Article & Photos By LYNETTE HAALAND, Four Points News
Nearly 13 years after the 2011 Labor Day weekend fires destroyed 23 homes in Steiner Ranch, there is now a new evacuation route to benefit the communities around it.
“We know this region is the highest wildfire danger region behind California,” said Brigid Shea, Travis County Commissioner, Precinct 2 during the ribbon cutting of the new road, located between Steiner and Montview on July 10.
Traffic backups made evacuations long and difficult in 2011 because there was only one major road and one minor road to exit the community.
“Some folks also remember the 2011 Steiner fire when there was… a bottleneck and cars were stuck in traffic for hours,” Shea said.
Steiner Ranch Residential Owners Association board president Debbie Tanner-Jacobs was one of those residents. “Thank goodness, I was here for 2011, this is great.”
“This infrastructure improvement will increase our ability to be better prepared when the next disaster strikes,” Shea said. “The emergency access route… will not only give residents another way in and out if they need to evacuate, it will allow emergency vehicles into Steiner if the main road is blocked.”
The road — which cost more than $2.5 million — not only benefits the more than 17,000 people who live in Steiner but also will help the smaller communities of Montview and communities along Lake Austin.
Robert Abbott, Lake Travis Fire Rescue chief, agrees.
“This is a tool, a community infrastructure tool… this is one tool in our toolbox that we don’t want to have to use but we know it is here and will use it if we need to,” Abbott shared. He added that a lot of communities do not have an evacuation road like this and that it is an asset to the community to have such a road.
Katharine Hardin, senior engineer with Travis County Transportation & Natural Resources, was project manager on the road that took six years from start to finish.
“We had a lot of meetings. We sat down and had some very hard discussions but we remembered to keep listening and moving forward and that’s what we did,” Hardin said.
Meetings with the community and pinpointing exactly where the road should go took two years, said David Greear, Travis County Public Works Director, at the ribbon cutting ceremony.
Not long after the 2011 wildfires, residents of Steiner Ranch started sharing frustrations of the hours-long evacuation.

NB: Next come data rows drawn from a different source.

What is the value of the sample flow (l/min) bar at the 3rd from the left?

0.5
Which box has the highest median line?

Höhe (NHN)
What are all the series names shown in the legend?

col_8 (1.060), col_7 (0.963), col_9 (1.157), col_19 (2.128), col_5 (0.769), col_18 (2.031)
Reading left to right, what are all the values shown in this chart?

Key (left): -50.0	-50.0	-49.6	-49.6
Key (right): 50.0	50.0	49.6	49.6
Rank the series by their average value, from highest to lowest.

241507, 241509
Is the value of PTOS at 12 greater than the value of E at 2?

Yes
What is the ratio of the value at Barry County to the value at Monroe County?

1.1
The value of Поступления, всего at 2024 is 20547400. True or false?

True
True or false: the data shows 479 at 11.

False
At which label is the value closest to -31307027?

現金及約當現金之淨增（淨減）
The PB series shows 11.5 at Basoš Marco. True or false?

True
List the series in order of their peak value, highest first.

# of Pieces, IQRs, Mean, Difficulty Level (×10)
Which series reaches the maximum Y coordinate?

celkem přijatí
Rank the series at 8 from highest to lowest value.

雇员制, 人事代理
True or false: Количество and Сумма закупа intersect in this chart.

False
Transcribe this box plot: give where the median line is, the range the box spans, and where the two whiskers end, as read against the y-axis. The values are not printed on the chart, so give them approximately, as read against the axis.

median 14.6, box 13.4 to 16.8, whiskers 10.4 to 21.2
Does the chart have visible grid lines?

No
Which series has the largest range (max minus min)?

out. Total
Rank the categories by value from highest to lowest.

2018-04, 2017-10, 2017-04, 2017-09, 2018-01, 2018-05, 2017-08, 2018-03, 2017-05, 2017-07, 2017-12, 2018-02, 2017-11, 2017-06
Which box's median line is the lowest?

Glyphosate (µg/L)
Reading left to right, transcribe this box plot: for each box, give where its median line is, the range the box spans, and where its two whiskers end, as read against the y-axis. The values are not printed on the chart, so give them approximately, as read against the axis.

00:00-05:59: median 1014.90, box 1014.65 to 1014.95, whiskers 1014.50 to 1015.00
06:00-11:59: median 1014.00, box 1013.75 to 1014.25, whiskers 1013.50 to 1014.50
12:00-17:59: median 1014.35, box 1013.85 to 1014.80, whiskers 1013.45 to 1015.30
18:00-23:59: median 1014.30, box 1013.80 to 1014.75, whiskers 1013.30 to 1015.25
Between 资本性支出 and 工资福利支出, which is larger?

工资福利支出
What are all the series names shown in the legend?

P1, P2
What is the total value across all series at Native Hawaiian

As part of the ETJ, they found that Travis County was their authority and residents started showing up to speak at Travis County Commissioner meetings.
The county heard their concerns and started the process of finding a solution. They explored options on evacuation routes and looked at a dozen opportunities and presented them to the public in 2018.
But by late 2018, the selections garnered lots of pushback from the community especially after it appeared that a permanent road, route F, was endorsed by several key groups including emergency workers and a majority of the Steiner Ranch Master Association board of directors. This would have created an additional permanent road through the Steiner greenbelt to RM 620.
But by early 2019, hundreds of residents signed a petition against route F. Several meetings were held by Travis County and the HOA and they became heated with the vast majority of residents not wanting the permanent road. Then after the costly price estimates came in for route F, Travis County decided to proceed with route B.
“We moved in just after the fire and heard a lot about the confusion when they had the fire. We always thought there should be at least one more route… This is a good start and it’s good to see the results of four or five years of work,” said Bill Frazier, Steiner resident.
His wife Marilyn Frazier agrees. “This means a lot to us. I know a lot of people have worked very, very hard and we’re honored to be here today,” she said. The couple is part of Firewise.
“I hope that Steiner Ranch never has a wildfire again and that we never have to utilize this road,” said Amy Yukich, Steiner Ranch Master Association president.
“This is proof of what it takes for us to come together for this community and Montview and the Four Points area because it affects everybody,” said Tanner-Jacobs, board president of the Steiner Ranch Residential Owners Association. “Yes it took a long time and it took an awful lot of people coming together to put things into work, so thanks to the commissioners court, all the HOAs, and the residents who gave input.”